Research at the University of Nebraska–Lincoln
loading the 2013-2014 Report
An agreement between UNL and industry leader Bayer CropScience aims to develop new soybean traits and boost yields to meet growing global food demands.
NUtech Ventures, UNL’s commercialization arm, and Bayer announced a nonexclusive licensing agreement in August 2013, giving Bayer access to UNL’s soybean germplasm, the genetic material used to develop new varieties. The agreement provides support for UNL research and education programs and an endowed professorship provided by the Nebraska Soybean Board.
The Nebraska Soybean Board, which has long funded UNL’s soybean research, received a share of proceeds from the agreement. The board invested $3 million to create the Presidential Chair in Soybean Breeding at UNL. UNL soybean breeder George Graef, an expert in developing soybean germplasm and cultivars, is the first to hold this endowed chair.
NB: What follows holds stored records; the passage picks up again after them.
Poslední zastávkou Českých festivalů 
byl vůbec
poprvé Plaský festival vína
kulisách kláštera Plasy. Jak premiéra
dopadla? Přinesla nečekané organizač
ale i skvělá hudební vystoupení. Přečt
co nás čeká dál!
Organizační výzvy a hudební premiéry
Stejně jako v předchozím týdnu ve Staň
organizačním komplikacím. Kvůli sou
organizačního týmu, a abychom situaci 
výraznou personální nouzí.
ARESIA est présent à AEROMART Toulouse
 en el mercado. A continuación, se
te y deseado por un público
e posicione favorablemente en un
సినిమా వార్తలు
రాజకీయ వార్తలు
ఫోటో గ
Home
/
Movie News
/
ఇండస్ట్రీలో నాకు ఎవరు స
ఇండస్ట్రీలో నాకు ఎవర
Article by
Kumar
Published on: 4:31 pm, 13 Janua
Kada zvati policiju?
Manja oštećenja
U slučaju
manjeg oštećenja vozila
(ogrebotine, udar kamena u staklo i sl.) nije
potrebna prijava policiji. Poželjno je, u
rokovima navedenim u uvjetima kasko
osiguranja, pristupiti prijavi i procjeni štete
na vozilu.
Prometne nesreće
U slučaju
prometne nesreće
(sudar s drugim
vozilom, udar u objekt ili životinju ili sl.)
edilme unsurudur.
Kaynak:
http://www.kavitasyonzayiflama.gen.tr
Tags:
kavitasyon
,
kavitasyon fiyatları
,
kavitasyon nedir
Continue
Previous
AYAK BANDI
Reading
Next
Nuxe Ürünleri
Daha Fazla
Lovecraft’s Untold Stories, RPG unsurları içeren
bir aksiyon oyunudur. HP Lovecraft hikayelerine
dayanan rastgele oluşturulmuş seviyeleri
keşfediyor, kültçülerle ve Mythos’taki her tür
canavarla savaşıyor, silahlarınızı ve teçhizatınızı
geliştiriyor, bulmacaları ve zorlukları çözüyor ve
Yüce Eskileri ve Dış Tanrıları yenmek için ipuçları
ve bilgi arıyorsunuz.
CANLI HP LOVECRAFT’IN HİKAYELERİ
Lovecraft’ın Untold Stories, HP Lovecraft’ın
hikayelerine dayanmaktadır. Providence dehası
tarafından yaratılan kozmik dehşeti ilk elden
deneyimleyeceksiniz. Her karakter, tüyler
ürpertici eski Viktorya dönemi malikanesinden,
“It is with support from the soybean growers through the Nebraska Soybean Board that we have been able to develop the high-quality soybean breeding program that we have today,” Graef said.
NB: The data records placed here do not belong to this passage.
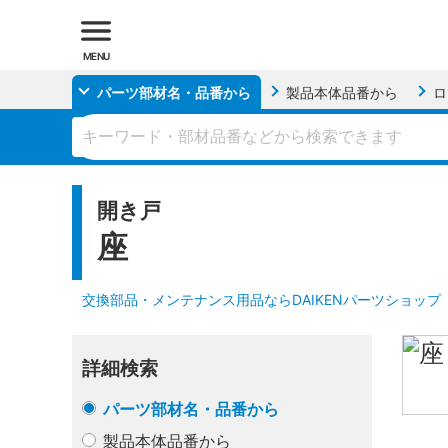
MENU
パーツ部材名・品番
から
製品本体品番
から
ロ
開き戸
座
交換部品・メンテナンス用品ならDAIKENパーツショップ
詳細検索
パーツ部材名・品番から
製品本体品番から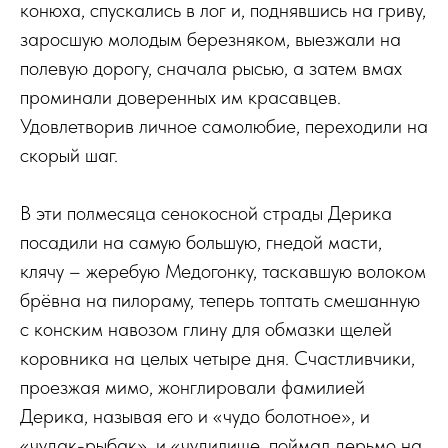
конюха, спускались в лог и, поднявшись на гриву,
заросшую молодым березняком, выезжали на
полевую дорогу, сначала рысью, а затем вмах
проминали доверенных им красавцев.
Удовлетворив личное самолюбие, переходили на
скорый шаг.
В эти полмесяца сенокосной страды Дерика
посадили на самую большую, гнедой масти,
клячу – жеребую Медогонку, таскавшую волоком
брёвна на пилораму, теперь топтать смешанную
с конским навозом глину для обмазки щелей
коровника на целых четыре дня. Счастливчики,
проезжая мимо, жонглировали фамилией
Дерика, называя его и «чудо болотное», и
«чудак-рыбак», и «чудилище, поймал дерьмо на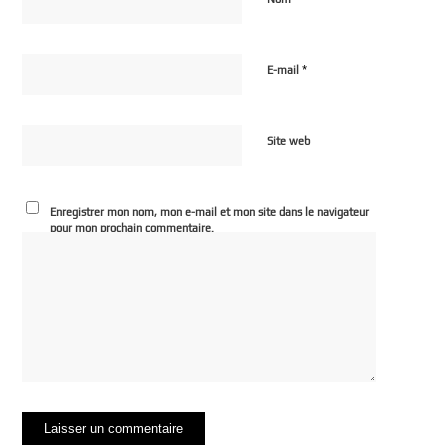
*
E-mail
Site web
Enregistrer mon nom, mon e-mail et mon site dans le navigateur
pour mon prochain commentaire.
UNL has a long record of releasing high-yielding varieties, said Chris Tinius, Bayer’s global soybean breeding director. “By showcasing our traits in these super varieties, we hope to bring even greater value to soybean farmers across the Midwest.”
Economic benefits for Nebraska could be substantial. In 2013, Nebraska produced more than 252 million bushels of soybeans worth over $3 billion, according to USDA’s National Agricultural Statistics Service.
UNL and Bayer signed an agreement involving wheat breeding in 2010.